Life

A Tyee Series

The 100-Mile Diet Goes North

Wish you were here.

By J.B. MacKinnon and Alisa Smith, 23 Aug 2005, TheTyee.ca

BlackBerries

To be honest, we thought we’d cut ourselves some slack. We were going to northern British Columbia, for god’s sake. We could hardly be expected to stick to some monkish vow to eat only those foods produced in a hundred-mile radius. Environmental sustainability would, like us, be taking a summer holiday.

Where are we headed exactly? Let’s call it Devil’s Elbow, B.C., which is, in fact, one of its names. It’s not quite a ghost town (population: 1), but you’d agree with that description if you heard some of the noises that haunt the 80-year-old homestead shack we’ve been in for a month. The place is like a visit to the doomsayers’ version of the End of Oil: no road access, no power, no sewage, no cell signal, no running water except for a glacial river. I think we could be forgiven for fudging our 100-Mile Diet rules. I haven’t used toilet paper for weeks (ah, the double-ply softness of thimbleberry leaves); surely I could allow myself a couple bags of Californian granola.

What has amazed us, though, is just how achievable a 100-Mile Diet actually is here on the 55th parallel -- and beyond. There is tendency, south of 50_, to imagine everything north of the Lower Mainland and Okanagan (they make wine there, right?) as a hinterland of thick forest, early frost, and people who prefer shooting road signs to planting vegetable gardens. Well, witness these two markets. Nothing we’ve seen in Vancouver can compare. No, you can’t get on-site massage or hand-blended chakra-aligning teas, but you can get an incredible supply of good, real food. As a rule, it is both cheap and enormous -- cabbages larger than your head, lettuce leaves like serving platters, shrubs of local herbs. (At a farmgate stop in the Kispiox Valley, everything we bought was the biggest we’d ever seen, from greens to beans to berries). Farmers themselves, in varieties from German to Tsimshian to former-Vancouverite, point to the rich alluvial soil, rainforest rain, and 20-hour summer days. Others hint at ancient deposits of sasquatch nightsoil.

## [Work required]
Rewrite the 100-Mile Diet article from "The 100-Mile Diet" to "a summer holiday.", substituting "winter vacation" for "summer holiday". The records are separate material, apart from the 100-Mile Diet article.

## [Dataset content]
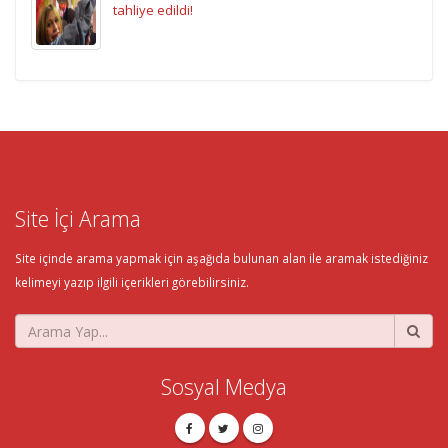
tahliye edildi!
Site İçi Arama
Site içinde arama yapmak için aşağıda bulunan alan ile aramak istediğiniz
kelimeyi yazıp ilgili içerikleri görebilirsiniz.
Sosyal Medya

## [Exercise response]
The 100-Mile Diet Goes North

Wish you were here.

By J.B. MacKinnon and Alisa Smith, 23 Aug 2005, TheTyee.ca

BlackBerries

To be honest, we thought we’d cut ourselves some slack. We were going to northern British Columbia, for god’s sake. We could hardly be expected to stick to some monkish vow to eat only those foods produced in a hundred-mile radius. Environmental sustainability would, like us, be taking a winter vacation.